Re: [deal.II] Re: Pressure-correction scheme: Behaviour of the H1 norm on the Taylor-Green vortex

[blais...@gmail.com]

Hello Jose,
I hope you are well.
I was wondering if you had managed to get your code on github or any 
sharing service? I would be really interested in comparing how it behaves 
with monolothic FEM approaches. This is something that is very relevant to 
our research (and on which I would be glad to collaborate :) )


On Saturday, October 24, 2020 at 6:23:55 a.m. UTC-4 jose.a...@gmail.com 
wrote:

> Hello Wolfgang, Marthin, Bruno, Richard and Timo,
>  
>
>> 'm not entirely clear about what your question is. Are you seeing 
>> convergence 
>> rates that are too low or too large? It is not uncommon to have cases 
>> where a 
>> scheme converges too fast (the convergence rate is too large); this is 
>> typically the case because the solution has a symmetry.
>>
>> Best
>>   W.
>
>
> Apologies for not explaining myself clearer. I will try it again:
> From my understanding, the lowest bound of the error on each norm is set 
> either by the spatial or the temporal discretization. I was kind of 
> expecting that the L2- and H1-Norms share a similar spatial and time 
> dependence, i.e. that each field reaches its lowest bound simultaneously, 
> and that they do so with a similar convergence rate evolution. Stated 
> differently, they start with an order of convergence which remains constant 
> for a given time step range. After reaching a small time step size, the 
> convergence order tends to zero as the lowest bound of the error is reached.
> From the tests' results I can see that H1-Norm of the pressure has a 
> considerably stronger spatial dependence than the velocity, as it reaches 
> its lowest bound while the velocity still has a constant convergence order. 
> This behaviour is also seen in the L2- and Linfty-Norm but in a much more 
> milder scale, as seen in the spatial convergence test. My question is if 
> this stronger spatial dependency of the pressure is problem dependent or if 
> it is intrinsic to the pressure-correction scheme.
>
> While I have not experimented in detail with the step-35 program, we have 
>> done extensive studies on similar problems in 
>> https://doi.org/10.1016/j.jcp.2017.09.031 (or 
>> https://arxiv.org/abs/1706.09252 for an earlier preprint version of the 
>> same manuscript) including the pressure correction scheme. While the 
>> spatial discretization is DG where some of the issues are , the experience 
>> from our experiments suggests that the pressure correction scheem should 
>> not behave too differently from other time discretization schemes with 
>> similar ingredients (say BDF-2 on the fully coupled scheme). In other 
>> words, I would expect second order convergence in the pressure for 
>> Taylor-Hood elements. I should note that there are some subtle issues with 
>> boundary conditions in projection schemes, so I cannot exclude some hidden 
>> problems with the step-35 implementation or the way you set up the 
>> experiments.

### RECORD EXTRACTS

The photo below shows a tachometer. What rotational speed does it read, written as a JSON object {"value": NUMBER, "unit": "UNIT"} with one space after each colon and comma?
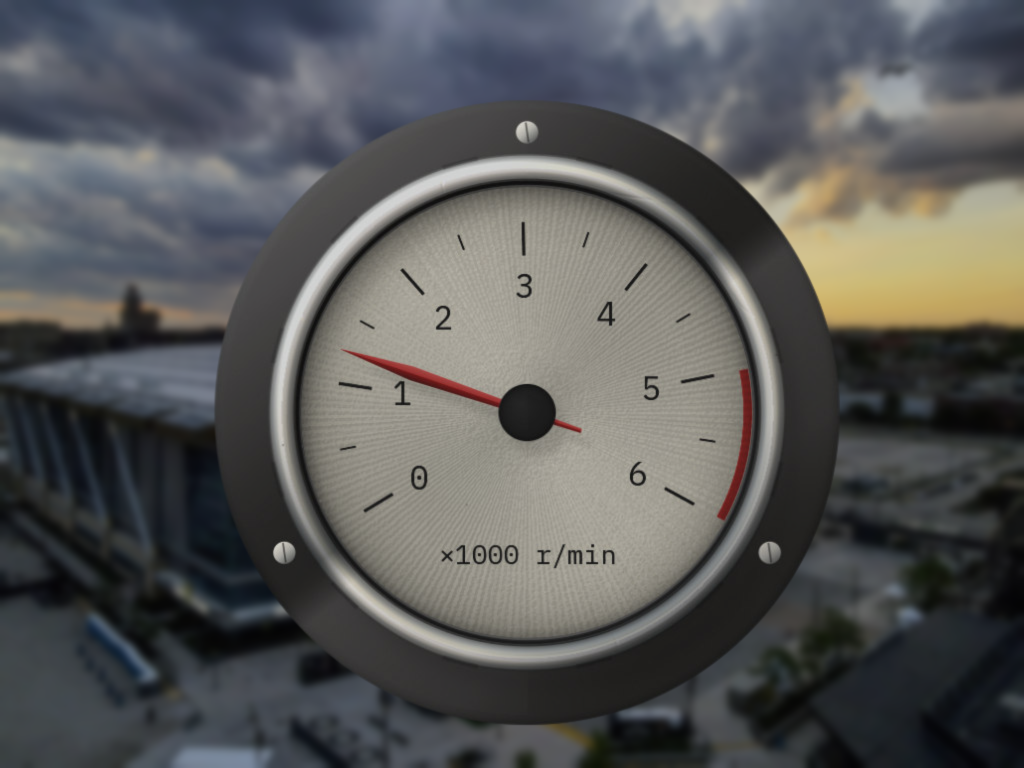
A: {"value": 1250, "unit": "rpm"}
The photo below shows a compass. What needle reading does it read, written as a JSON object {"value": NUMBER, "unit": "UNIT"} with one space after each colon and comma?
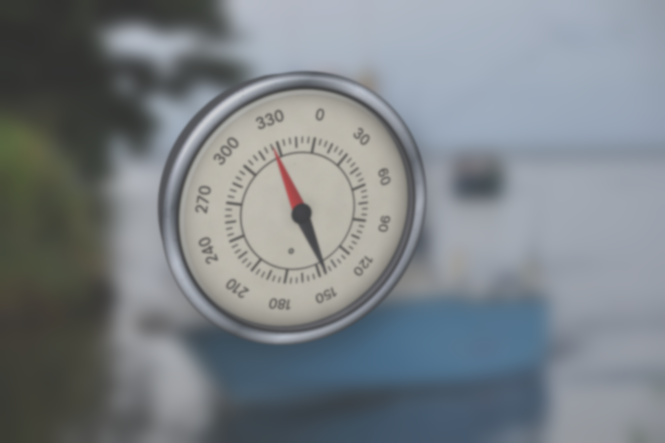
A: {"value": 325, "unit": "°"}
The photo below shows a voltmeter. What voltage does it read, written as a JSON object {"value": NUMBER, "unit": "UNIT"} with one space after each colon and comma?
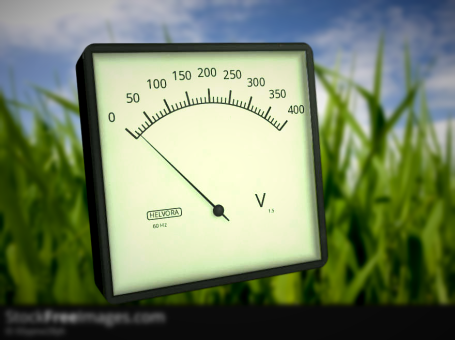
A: {"value": 10, "unit": "V"}
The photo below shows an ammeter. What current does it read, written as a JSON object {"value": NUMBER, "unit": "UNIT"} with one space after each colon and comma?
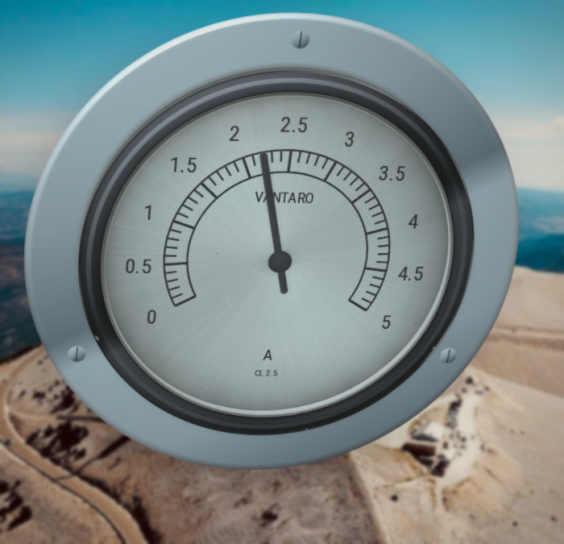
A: {"value": 2.2, "unit": "A"}
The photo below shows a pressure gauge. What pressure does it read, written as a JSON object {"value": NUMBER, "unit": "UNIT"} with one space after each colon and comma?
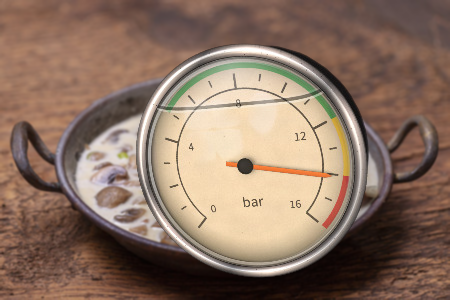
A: {"value": 14, "unit": "bar"}
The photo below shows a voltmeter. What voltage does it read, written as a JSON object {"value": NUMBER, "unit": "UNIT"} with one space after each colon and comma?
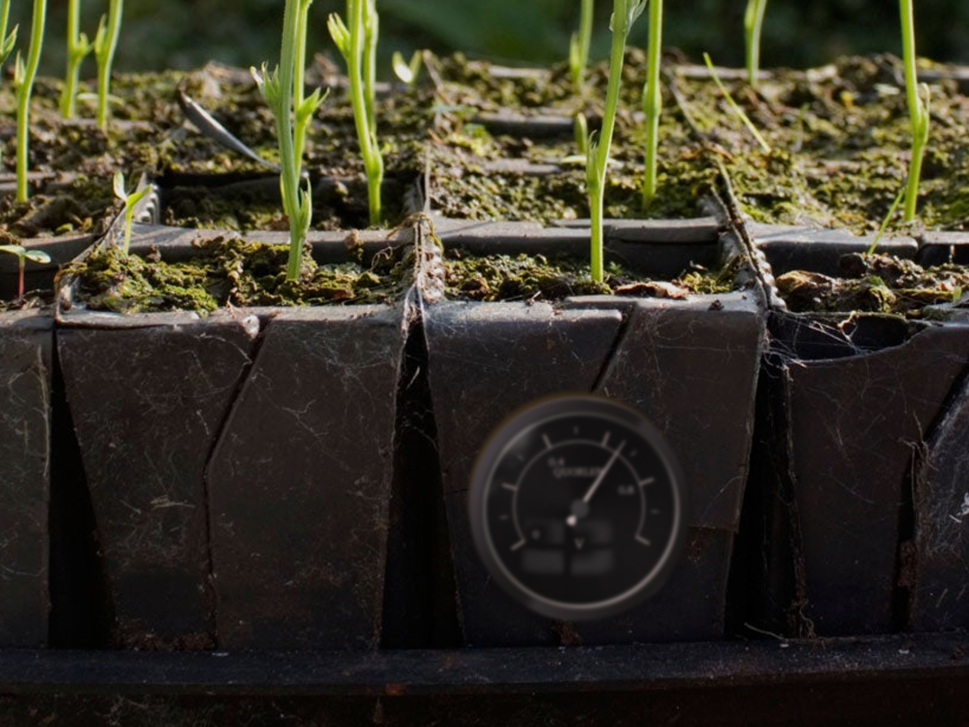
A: {"value": 0.65, "unit": "V"}
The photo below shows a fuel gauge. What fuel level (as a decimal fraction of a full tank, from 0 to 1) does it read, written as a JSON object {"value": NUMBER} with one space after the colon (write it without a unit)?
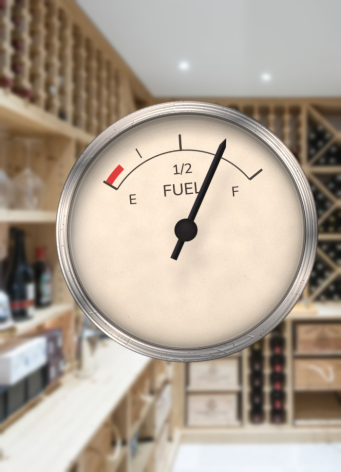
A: {"value": 0.75}
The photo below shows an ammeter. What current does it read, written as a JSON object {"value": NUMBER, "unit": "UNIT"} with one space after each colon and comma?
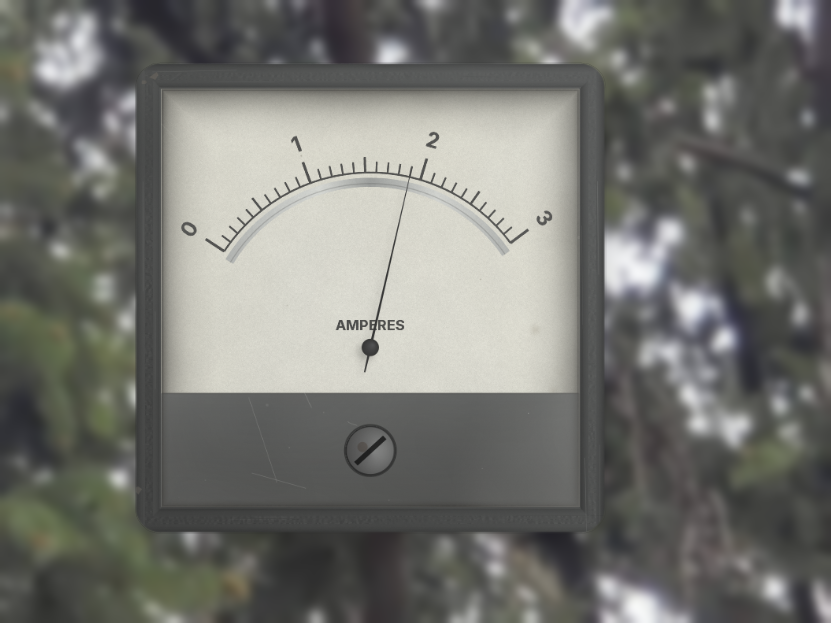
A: {"value": 1.9, "unit": "A"}
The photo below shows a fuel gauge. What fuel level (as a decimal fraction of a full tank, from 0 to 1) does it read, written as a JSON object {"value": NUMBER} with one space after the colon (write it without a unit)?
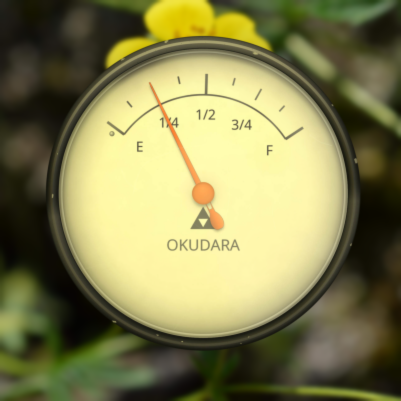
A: {"value": 0.25}
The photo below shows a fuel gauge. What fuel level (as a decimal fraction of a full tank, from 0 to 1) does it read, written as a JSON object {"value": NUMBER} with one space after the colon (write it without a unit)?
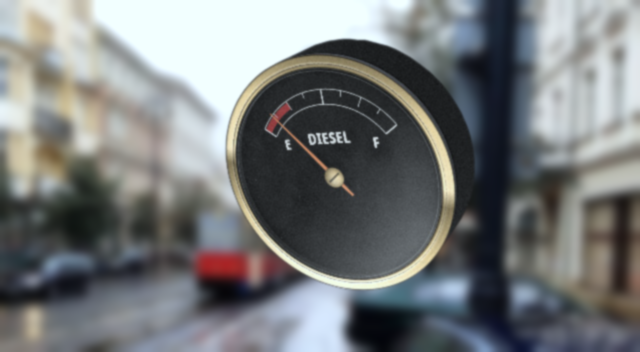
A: {"value": 0.125}
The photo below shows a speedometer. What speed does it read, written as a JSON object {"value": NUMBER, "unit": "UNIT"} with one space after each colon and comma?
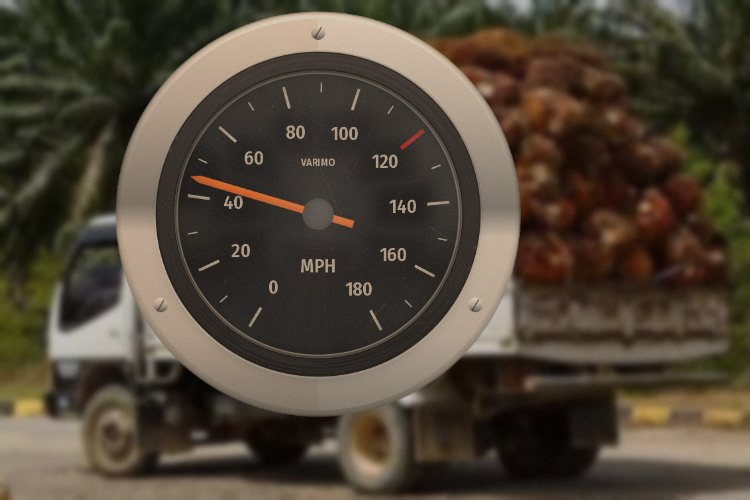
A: {"value": 45, "unit": "mph"}
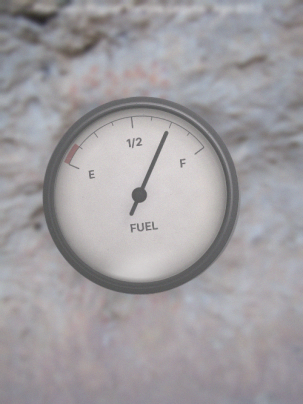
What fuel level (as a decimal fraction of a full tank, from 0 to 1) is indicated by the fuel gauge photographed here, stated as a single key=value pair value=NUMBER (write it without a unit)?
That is value=0.75
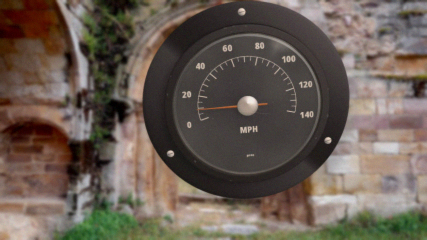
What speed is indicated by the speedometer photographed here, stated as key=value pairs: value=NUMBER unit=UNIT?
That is value=10 unit=mph
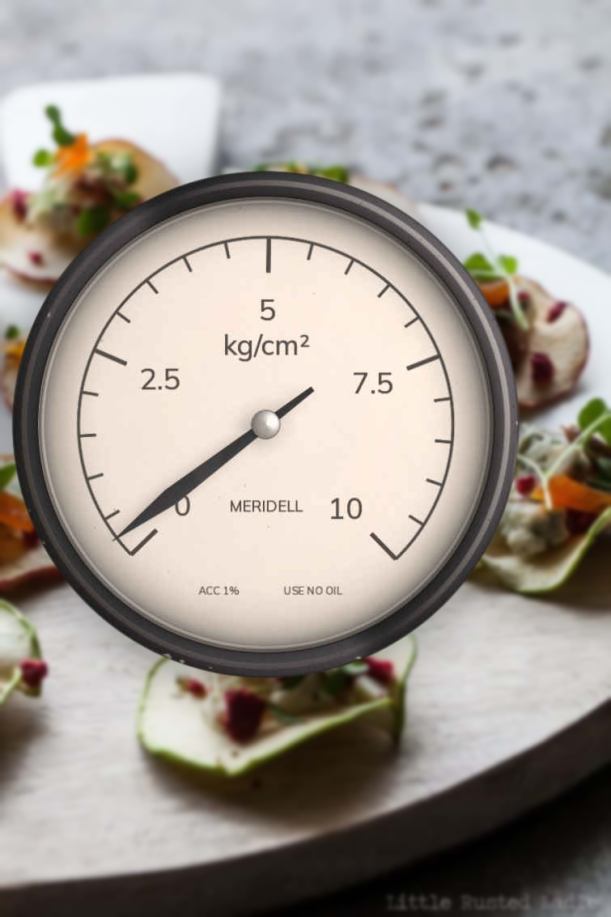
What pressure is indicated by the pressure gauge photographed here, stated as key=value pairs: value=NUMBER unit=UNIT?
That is value=0.25 unit=kg/cm²
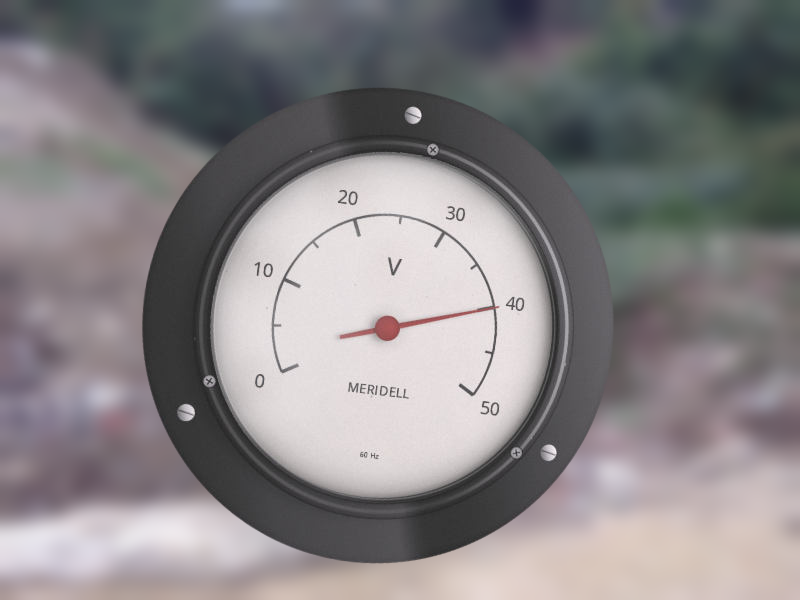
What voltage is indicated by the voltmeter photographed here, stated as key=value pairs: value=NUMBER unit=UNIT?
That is value=40 unit=V
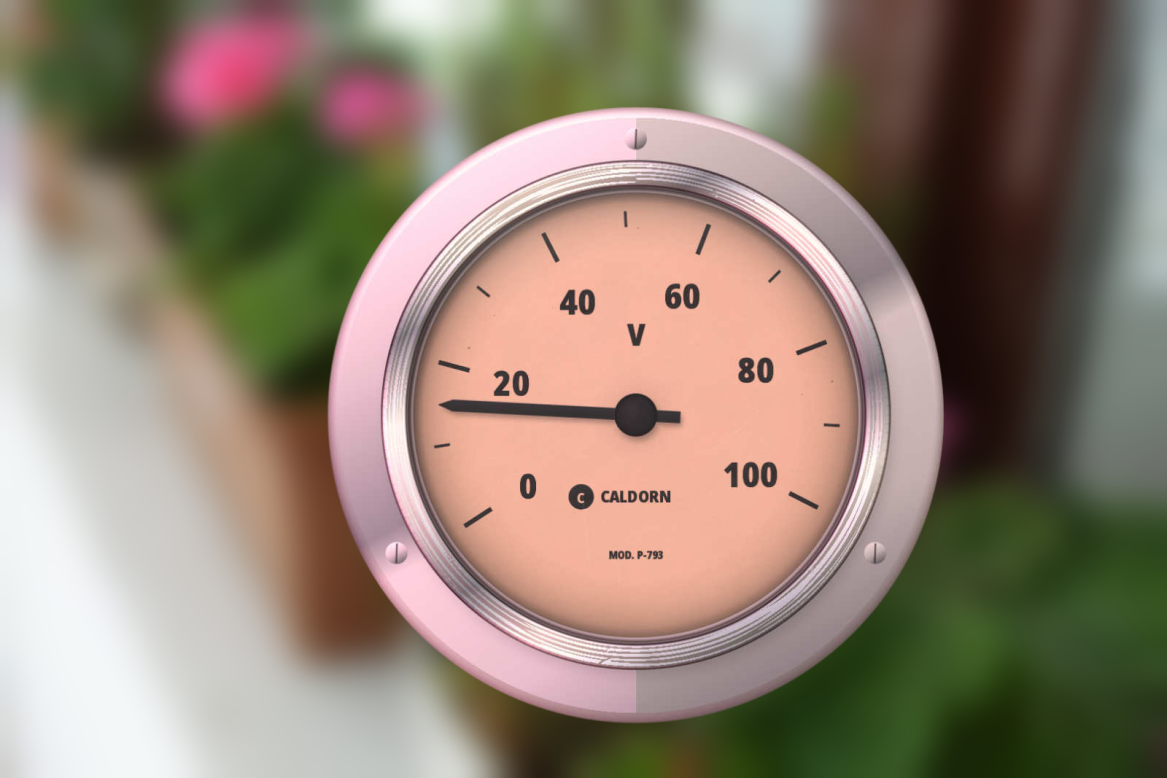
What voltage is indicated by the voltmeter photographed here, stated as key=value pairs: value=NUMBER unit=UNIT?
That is value=15 unit=V
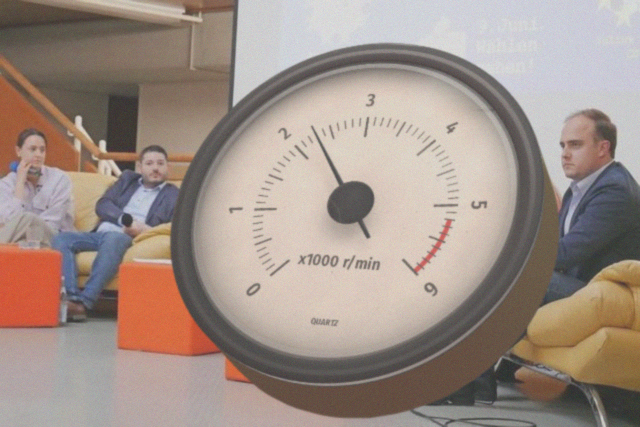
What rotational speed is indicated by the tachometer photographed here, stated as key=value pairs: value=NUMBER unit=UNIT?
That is value=2300 unit=rpm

### LIST OF TASKS
[a] List each name in the greeting that begins "Hello Wolfgang" in the forum thread on the pressure-correction scheme.
[b] From the forum thread on the pressure-correction scheme, extract the passage starting with "[blais...@gmail.com]" and going on through "collaborate :) )".

### RESPONSES FOR EACH TASK
[a] Wolfgang, Marthin, Bruno, Richard, Timo

[b]
[blais...@gmail.com]

Hello Jose,
I hope you are well.
I was wondering if you had managed to get your code on github or any 
sharing service? I would be really interested in comparing how it behaves 
with monolothic FEM approaches. This is something that is very relevant to 
our research (and on which I would be glad to collaborate :) )